NEW ARTIST: This category is a perennial joke, because nominees often put out albums long before hitting the Grammy radar screen. Shelby Lynne is on her fifth album, and Sisquo was a member of the best-selling R&B group Dru Hill before making his solo debut. Lynne's country-soul sound has plenty of advocates, but Jill Scott matched critical acclaim with healthy sales for her simmering soul debut, "Who is Jill Scott? Words and Sounds Vol. 1."
ROCK ALBUM: Bon Jovi? Matchbox Twenty? No Doubt? Was the year in rock really that ugly? At the Drive-In might have something to say about that, but they weren't nominated. Of those albums that made the cut, Rage Against the Machine's "The Battle of Los Angeles" is the clear standout, but the recently splintered group has made plenty of enemies with its sometimes muddled left-of-Castro politics. That leaves the door open for the Foo Fighters' "There is Nothing Left to Lose."
ALTERNATIVE ALBUM: Radiohead and Beck duke it out again. Radiohead's "Kid A" is the stronger work, but Beck ("Midnight Vultures") may have better name recognition among the voters.
R&B ALBUM: If D'Angelo's "Voodoo" doesn't walk away with this award over Boyz II Men, Toni Braxton, Joe and Sisquo, the Grammy voters ought to set up an after-show dunk tank for themselves in the parking lot.

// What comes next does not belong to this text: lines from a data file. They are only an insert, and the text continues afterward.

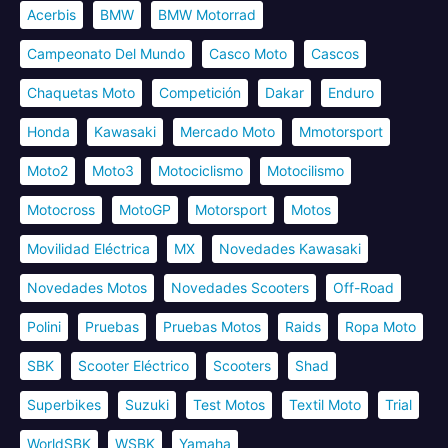
Acerbis
BMW
BMW Motorrad
Campeonato Del Mundo
Casco Moto
Cascos
Chaquetas Moto
Competición
Dakar
Enduro
Honda
Kawasaki
Mercado Moto
Mmotorsport
Moto2
Moto3
Motociclismo
Motocilismo
Motocross
MotoGP
Motorsport
Motos
Movilidad Eléctrica
MX
Novedades Kawasaki
Novedades Motos
Novedades Scooters
Off-Road
Polini
Pruebas
Pruebas Motos
Raids
Ropa Moto
SBK
Scooter Eléctrico
Scooters
Shad
Superbikes
Suzuki
Test Motos
Textil Moto
Trial
WorldSBK
WSBK
Yamaha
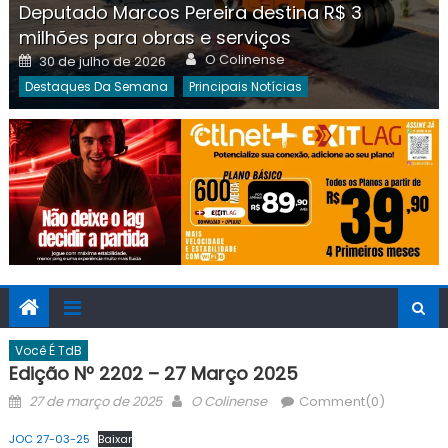
Deputado Marcos Pereira destina R$ 3
milhões para obras e serviços
Author
Posted
O Colinense
30 de julho de 2026
on
Destaques Da Semana
Principais Notícias
Você É TdB
Edição Nº 2202 – 27 Março 2025
Posted
Author
27 de março de 2025
O Colinense
Comment(0)
on
JOC 27-03-25
Baixar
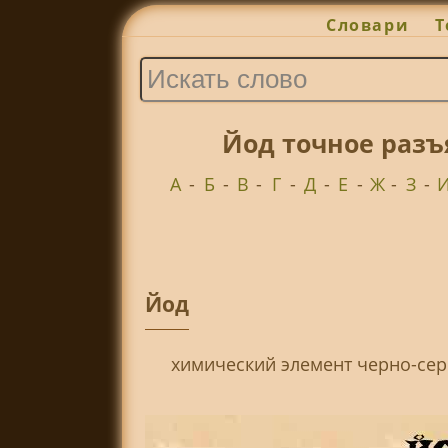
Словари
Т
Йод точное разъ
А
-
Б
-
В
-
Г
-
Д
-
Е
-
Ж
-
З
-
Йод
химический элемент черно-сер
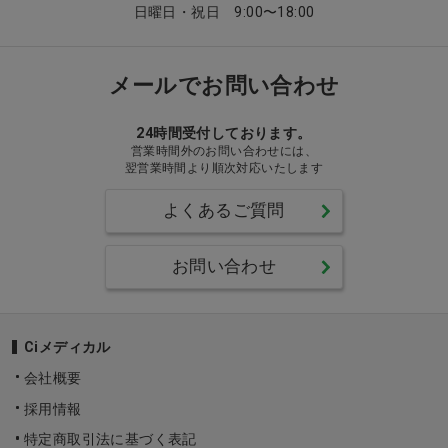
日曜日・祝日 9:00〜18:00
メールでお問い合わせ
24時間受付しております。
営業時間外のお問い合わせには、
翌営業時間より順次対応いたします
よくあるご質問
お問い合わせ
Ciメディカル
会社概要
採用情報
特定商取引法に基づく表記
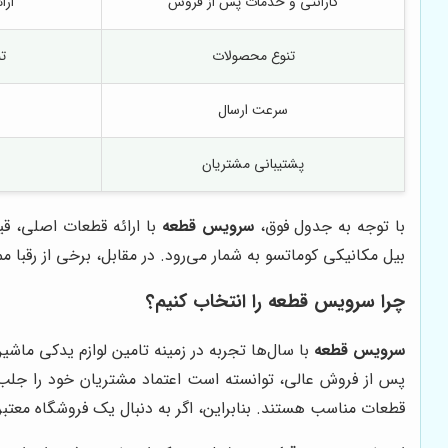
گارانتی و خدمات پس از فروش
ارا
تنوع محصولات
ت
سرعت ارسال
پشتیبانی مشتریان
با توجه به جدول فوق،
سرویس قطعه
با ارائه قطعات اصلی، قی
بیل مکانیکی کوماتسو به شمار می‌رود. در مقابل، برخی از رقبا 
چرا
سرویس قطعه
را انتخاب کنیم؟
سرویس قطعه
با سال‌ها تجربه در زمینه تامین لوازم یدکی ماش
پس از فروش عالی، توانسته است اعتماد مشتریان خود را جلب ک
قطعات مناسب هستند. بنابراین، اگر به دنبال یک فروشگاه معتبر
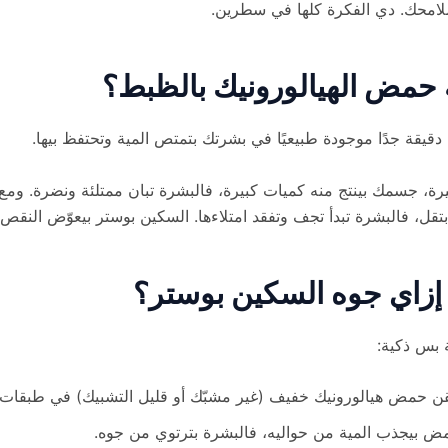
ملامحك. دي الفكرة كلها في سطرين.
ه حمض الهيالورونيك بالظبط؟
 دقيقة جدًا موجودة طبيعيًا في بشرتك بتمتص المية وتحتفظ بيها.
رة، جسمك بينتج منه كميات كبيرة، فالبشرة تبان ممتلئة ونضرة. ومع 
بتقل، فالبشرة تبدأ تجف وتفقد امتلاءها. السكين بوستر بيعوّض النقص 
إزاي جوه السكين بوستر؟
 بس ذكية:
ن حمض هيالورونيك خفيف (غير مشبّك أو قليل التشبيك) في طبقات 
ض بيجذب المية من حواليه، فالبشرة بترتوي من جوه.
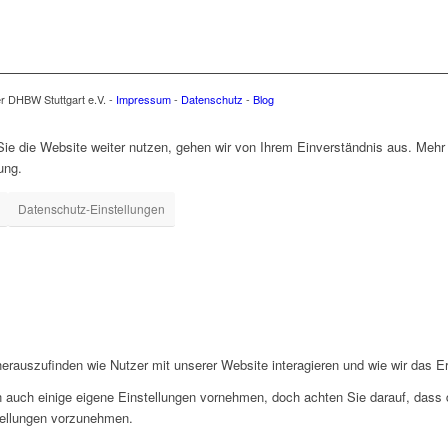
er DHBW Stuttgart e.V. -
Impressum
-
Datenschutz
-
Blog
e die Website weiter nutzen, gehen wir von Ihrem Einverständnis aus. Mehr 
ung.
Datenschutz-Einstellungen
rauszufinden wie Nutzer mit unserer Website interagieren und wie wir das Er
 auch einige eigene Einstellungen vornehmen, doch achten Sie darauf, dass d
tellungen vorzunehmen.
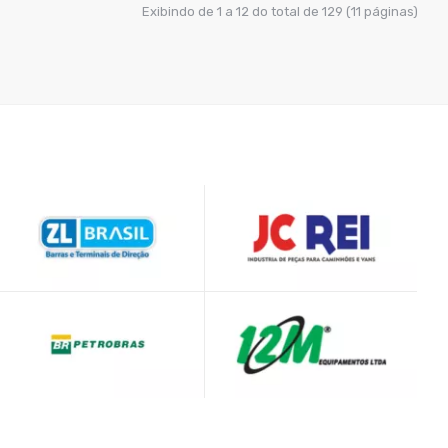
Exibindo de 1 a 12 do total de 129 (11 páginas)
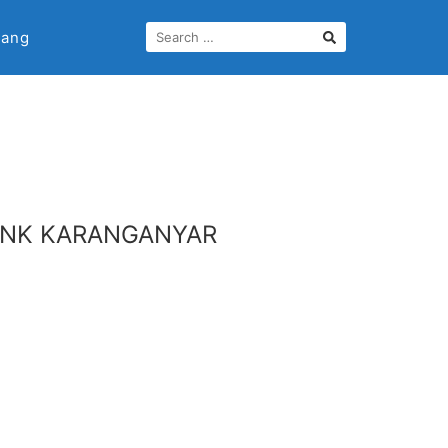
lang
BANK KARANGANYAR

RAP ALBUM: The five nominees (DMX, Dr. Dre, Eminem, Jay-Z, Nelly) all had major commercial impact, but they represent a narrow sliver of the hip-hop world with their gangsta bravado. Too bad Common's "Like Water for Chocolate" or De La Soul's "Art Official Intelligence: Mosaic Thump" didn't make the cut, or that Outkast's "Stankonia" was released after the Sept. 30 eligibility deadline. In lieu of that, look for "Dr. Dre 2001" to beat out Eminem, because Dre's party raps don't have quite the nasty edge of his blue-eyed protege's.
COUNTRY ALBUM: Lee Ann Womack ("I Hope You Dance") and Trisha Yearwood ("Real Live Woman") are two of the finest Nashville singers of the last decade, but they're no match for the overhyped sex pot Faith Hill, whose "Breathe" will win on the basis of her steamy videos, if not the quality of her tissue-thin voice or the triteness of her lyrics.
CONTEMPORARY BLUES: The revered Koko Taylor should win her second Grammy for "Royal Blue," though the North Mississippi Allstars did more than any single act to shake up the genre with the fierce trance-boogie of "Shake Hands With Shorty."
Kot is the Chicago Tribune's rock critic.